The Bishop: Rt. Rev. Dr J.S Luphuwana
General Secretary: Bro. M.S. Zondi
Treasurer General: Bro. E.V Mdlalose
Ladies and Gentlemen
Congregants, Family and Friends
It is a great honour for me to address the Women Mite Missionary Society (WMMS) Conference of the Ethiopian Church of South Africa.
It is fitting that we converge today in a church environment to talk about the influence of women in society because almost 80% of South African population adheres to the Christian faith.
Although we are a secular state, the freedom of religion is guaranteed by the Constitution.
The role of this Church and many others in the life of our nation is commendable.
Not only do you provide spiritual nourishment to the soul, but you are actively involved in matters of social justice and projects aimed at lessening the burden of the poor while empowering all people to reach their potential.
Today is a special day in the calendar of our country as we mark sixty three years of the 1956 historic Women’s March.

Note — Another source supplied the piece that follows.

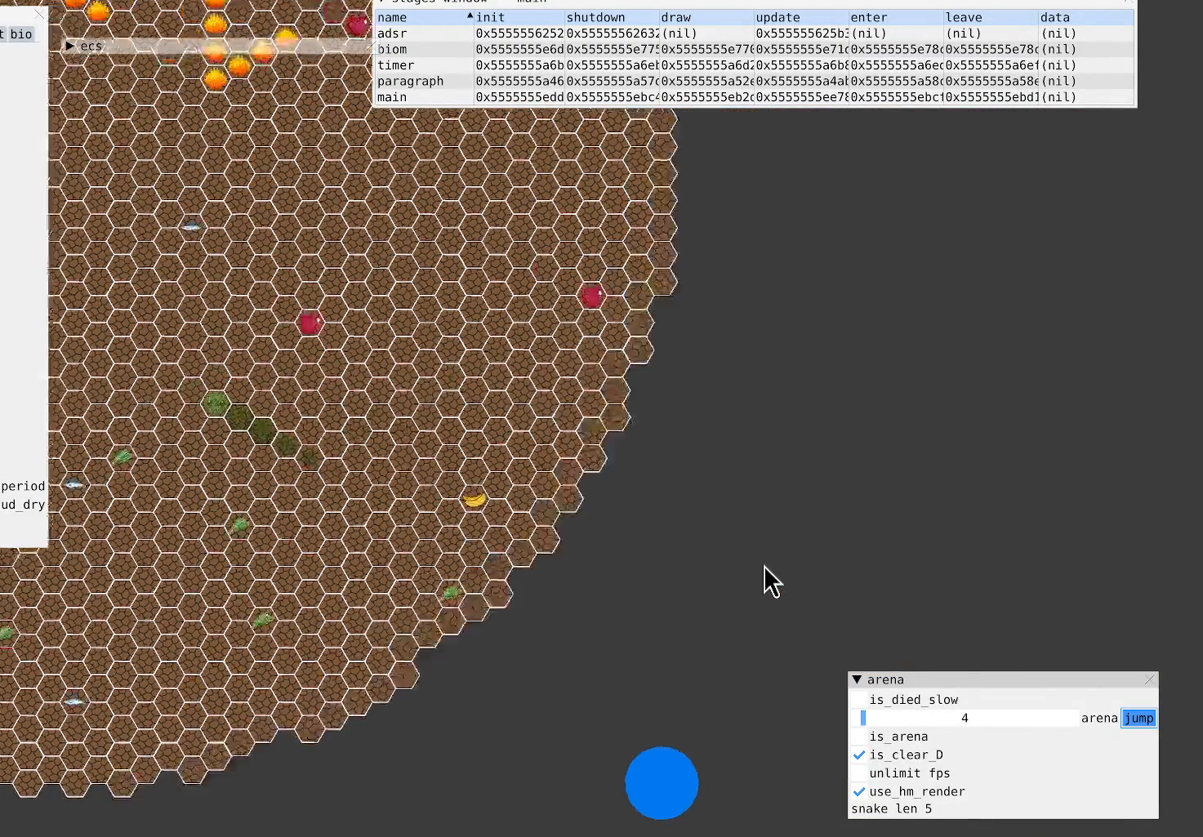
{"buttons": [], "left_stick": "center", "right_stick": "left", "events": [[233, "right_stick", "left"]]}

South Africa commemorates Women’s Month in August, as a tribute to the thousands of women who marched to the Union Buildings on 9 August 1956 in protest against the extension of the pass laws to women.
This historic march was a turning point in the role of women in the struggle for freedom.
As Government and society, we use the women’s month as an opportunity to celebrate and reflect on women's achievements, while shining a spotlight on the current challenges they face.
As we honour our forebears who took up the fight for equality into the seat of the then Apartheid government, we must pause and ask, what our role is today as women.
To do justice to the subject of women and their influence on society, we need to ask ourselves what the Holy Bible says about us.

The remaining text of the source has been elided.